DATA:
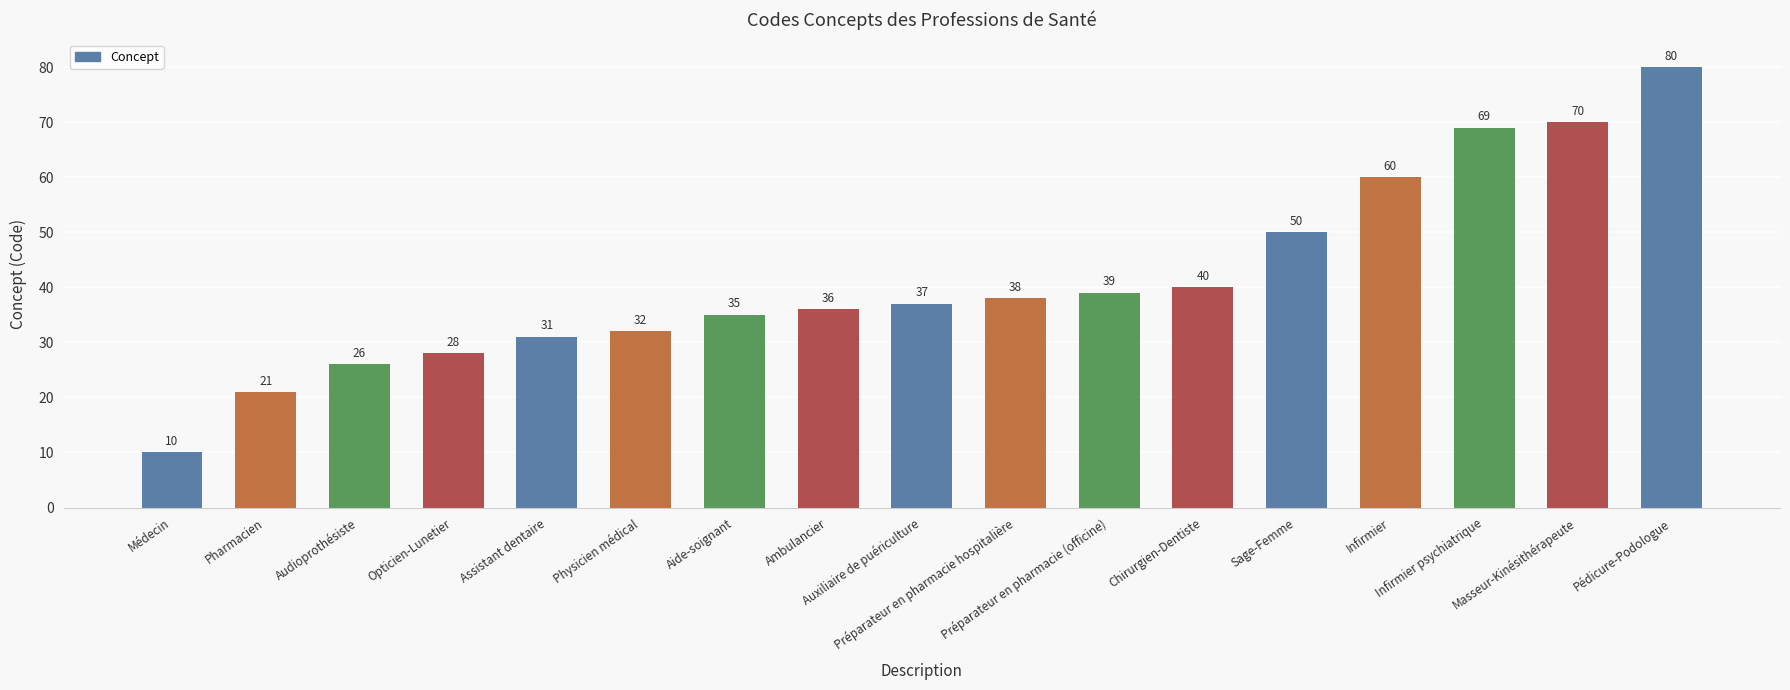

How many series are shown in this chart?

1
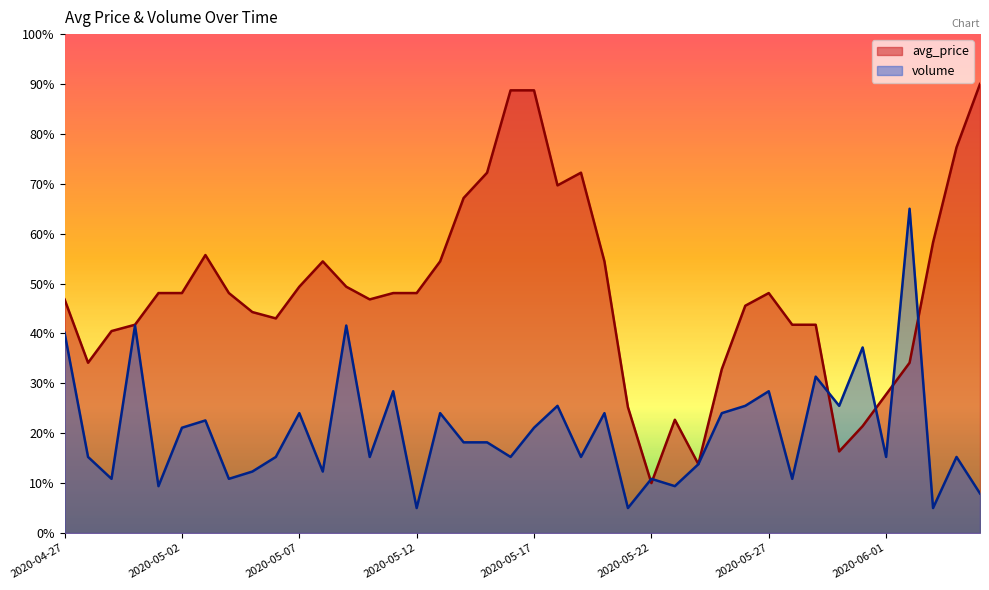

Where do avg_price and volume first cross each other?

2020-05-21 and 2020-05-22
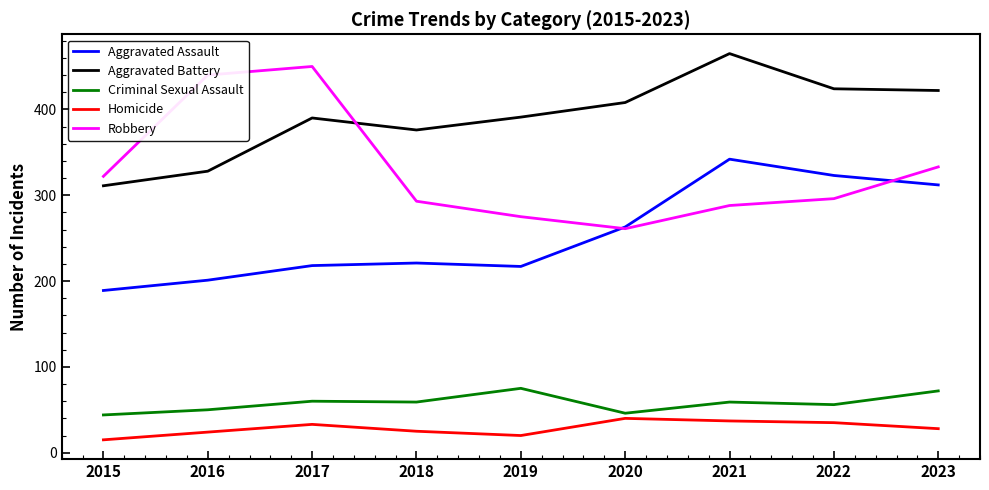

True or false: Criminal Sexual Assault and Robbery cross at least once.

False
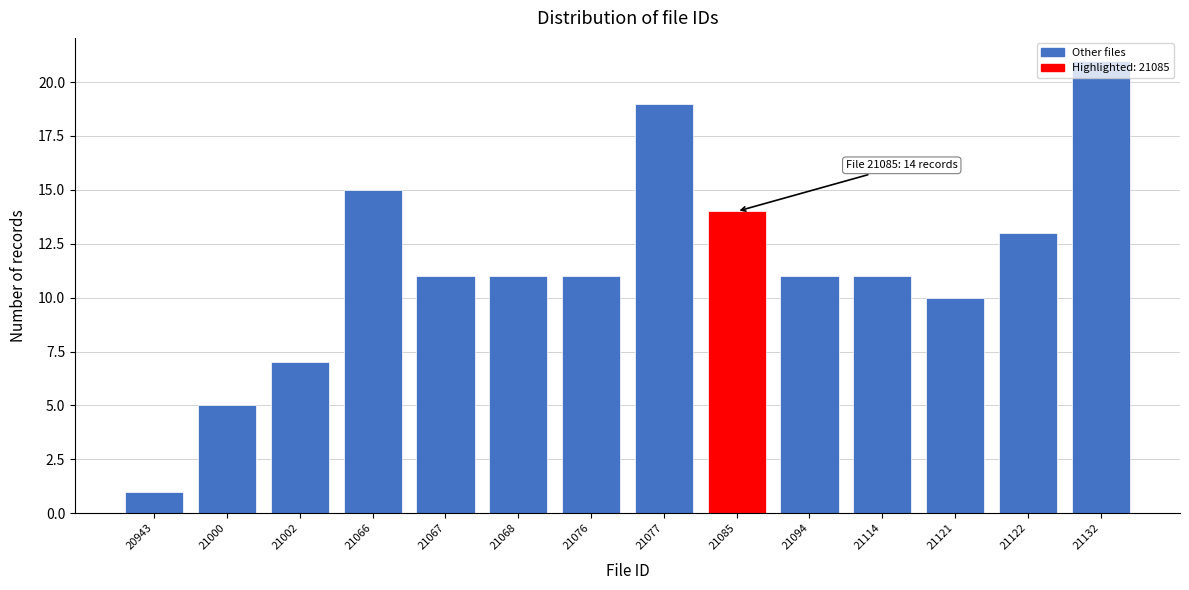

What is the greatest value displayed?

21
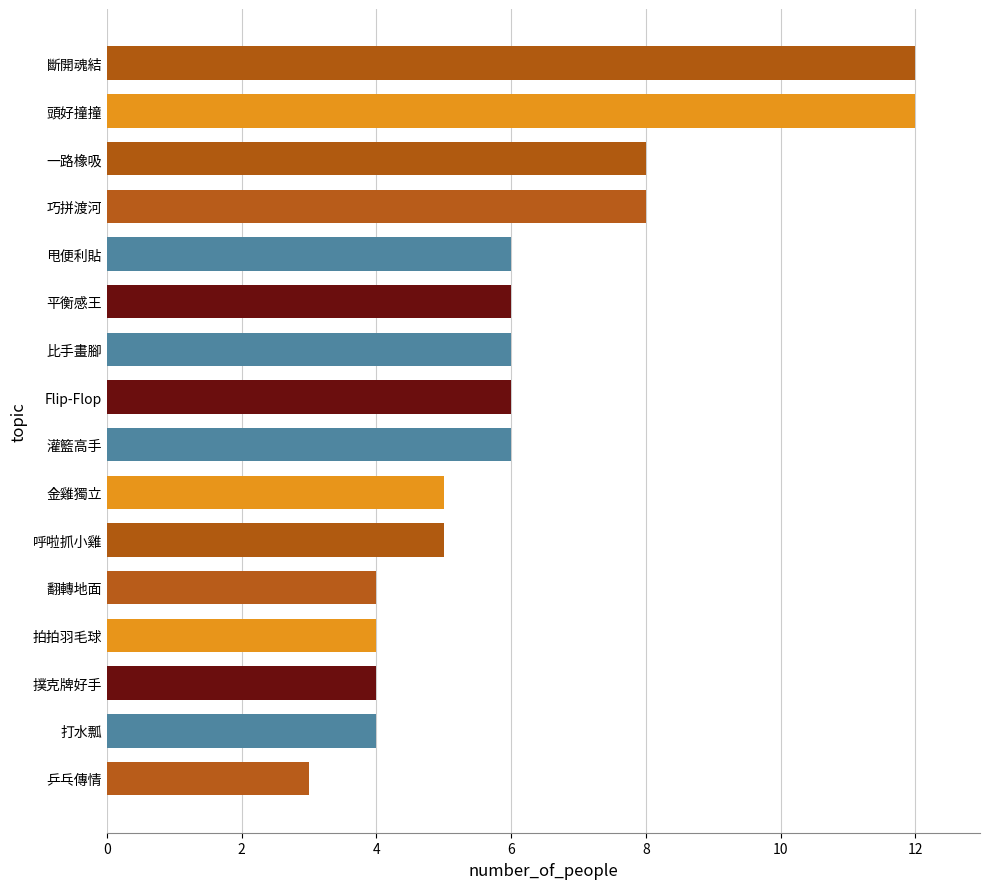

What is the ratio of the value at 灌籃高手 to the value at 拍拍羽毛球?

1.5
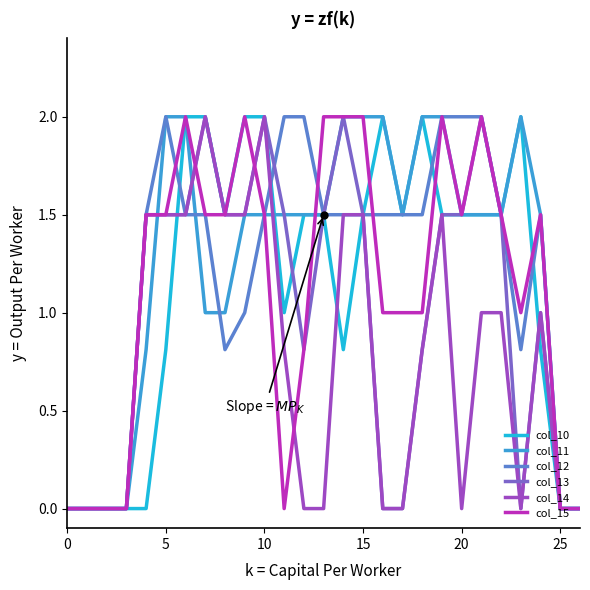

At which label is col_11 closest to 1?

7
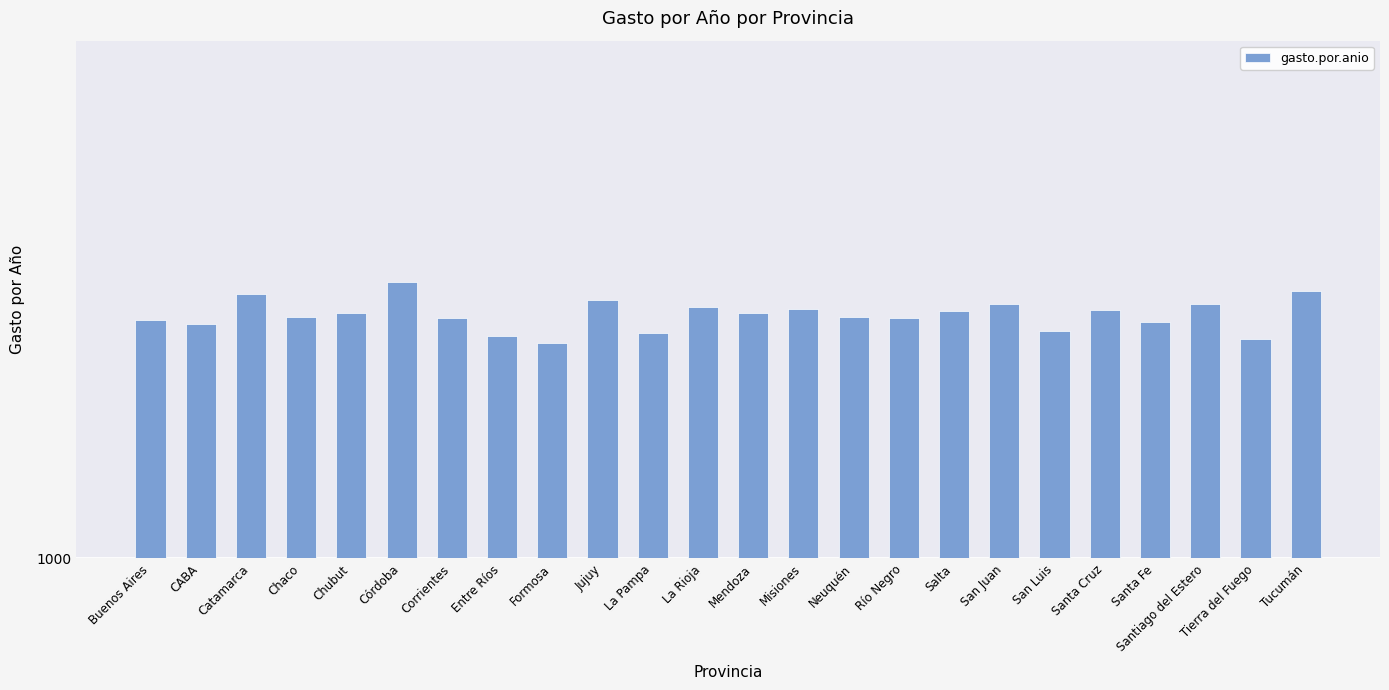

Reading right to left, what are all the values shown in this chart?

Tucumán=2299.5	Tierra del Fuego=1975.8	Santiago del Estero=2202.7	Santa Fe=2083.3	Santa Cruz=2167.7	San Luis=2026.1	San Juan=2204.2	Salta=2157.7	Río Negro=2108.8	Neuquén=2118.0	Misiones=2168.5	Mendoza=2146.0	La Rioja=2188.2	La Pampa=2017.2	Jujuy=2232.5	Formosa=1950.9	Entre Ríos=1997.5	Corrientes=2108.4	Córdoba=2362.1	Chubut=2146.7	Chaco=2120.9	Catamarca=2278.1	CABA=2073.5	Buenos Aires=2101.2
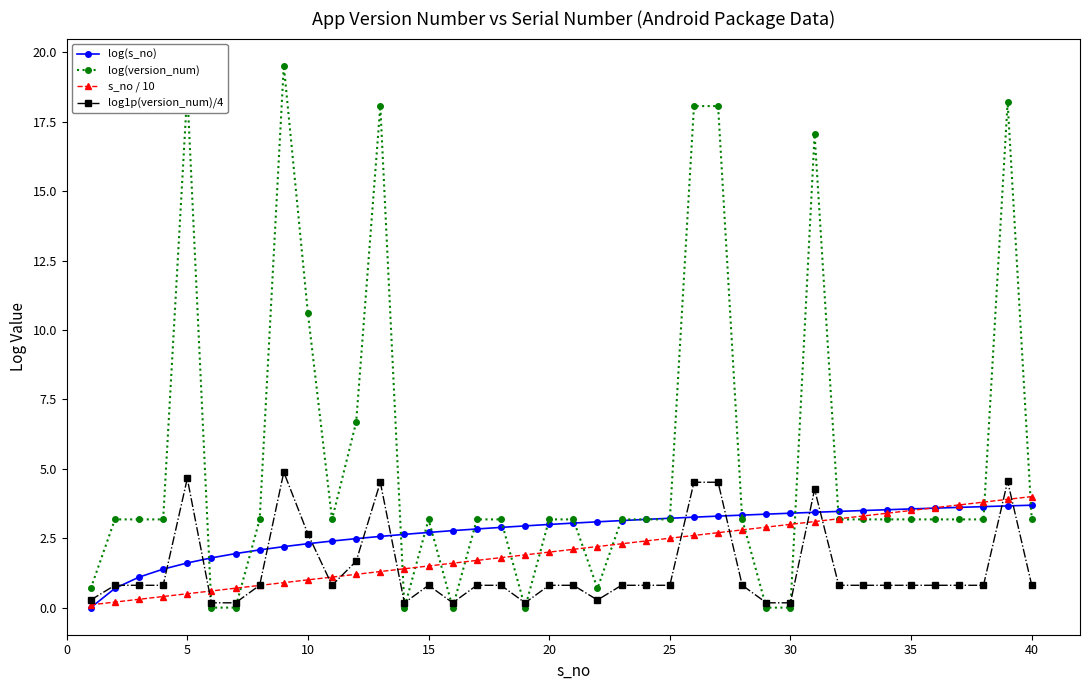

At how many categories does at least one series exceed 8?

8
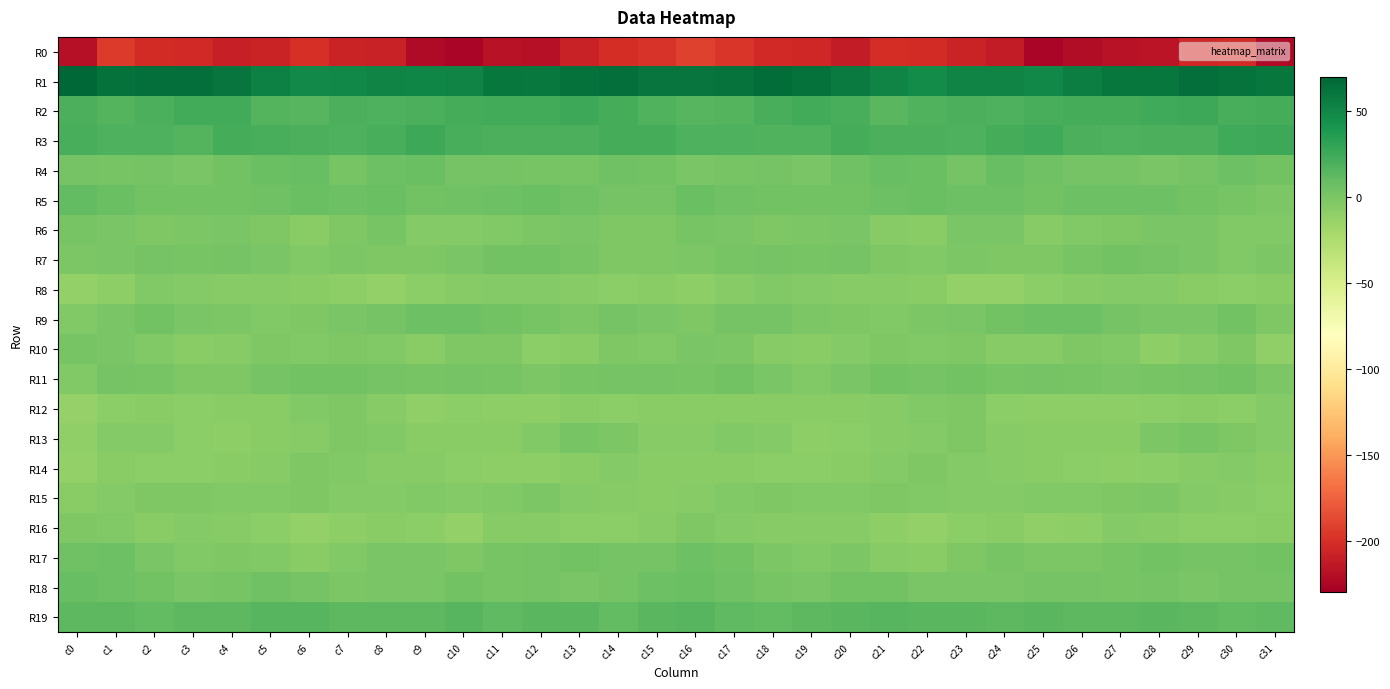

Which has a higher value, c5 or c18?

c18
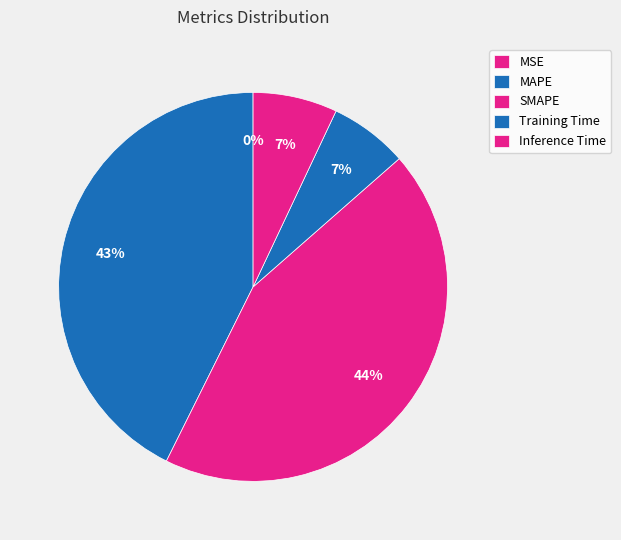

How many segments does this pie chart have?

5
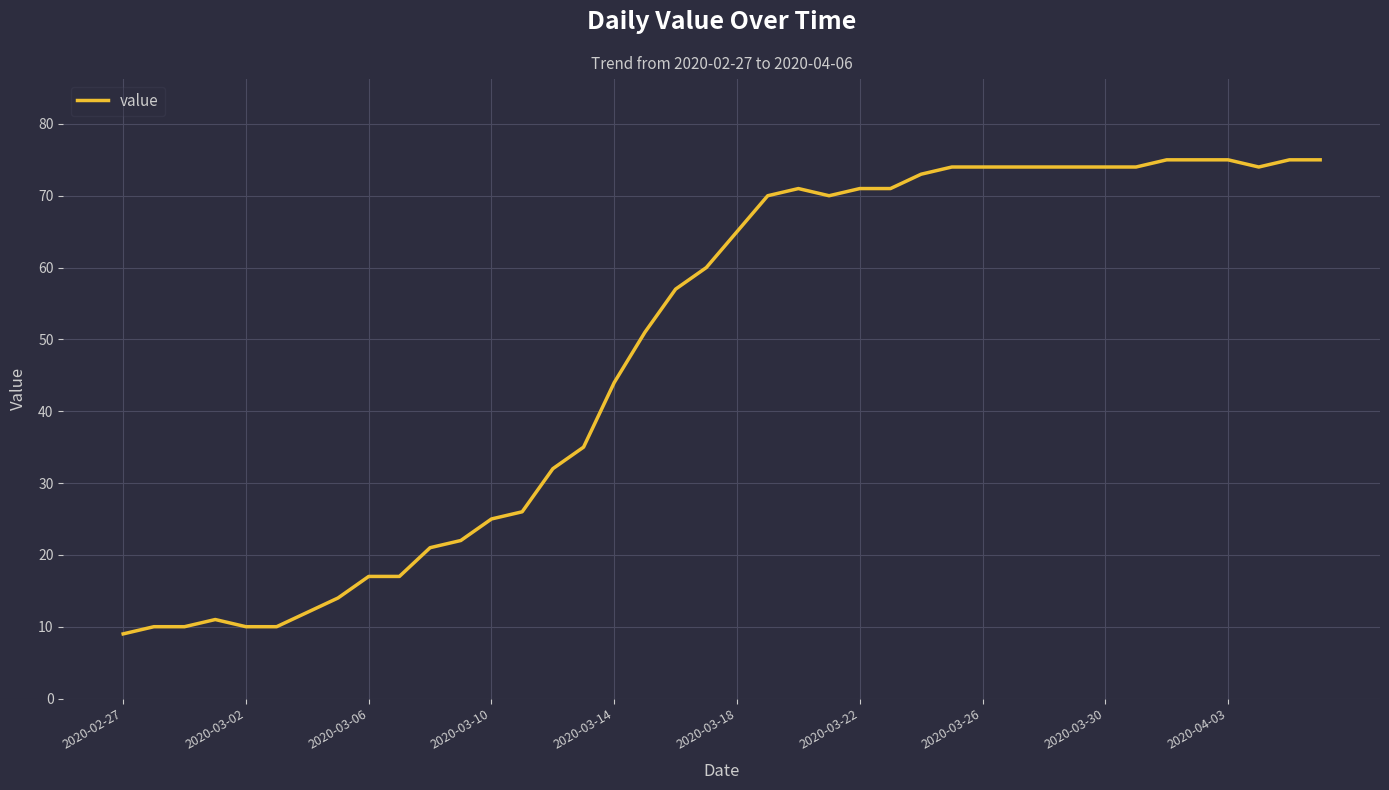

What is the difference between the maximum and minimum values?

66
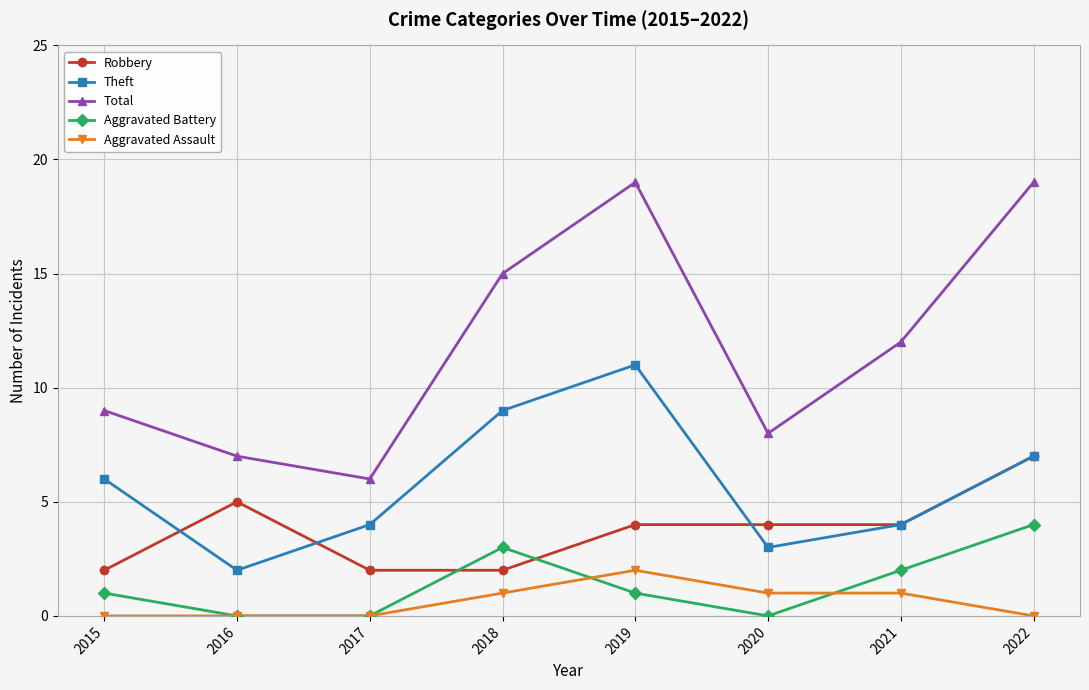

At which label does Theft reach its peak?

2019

INSTRUCTIONS TO FOLLOW:
Copy the lines above word for word, starting from the first one and ending with the line that contains "Reading right to", and leave the pictures out of your copy.

REPLY TO THE EXERCISE:
How many series are shown in this chart?

1

Where do avg_price and volume first cross each other?

2020-05-21 and 2020-05-22

True or false: Criminal Sexual Assault and Robbery cross at least once.

False

What is the greatest value displayed?

21

What is the ratio of the value at 灌籃高手 to the value at 拍拍羽毛球?

1.5

At which label is col_11 closest to 1?

7

Reading right to left, what are all the values shown in this chart?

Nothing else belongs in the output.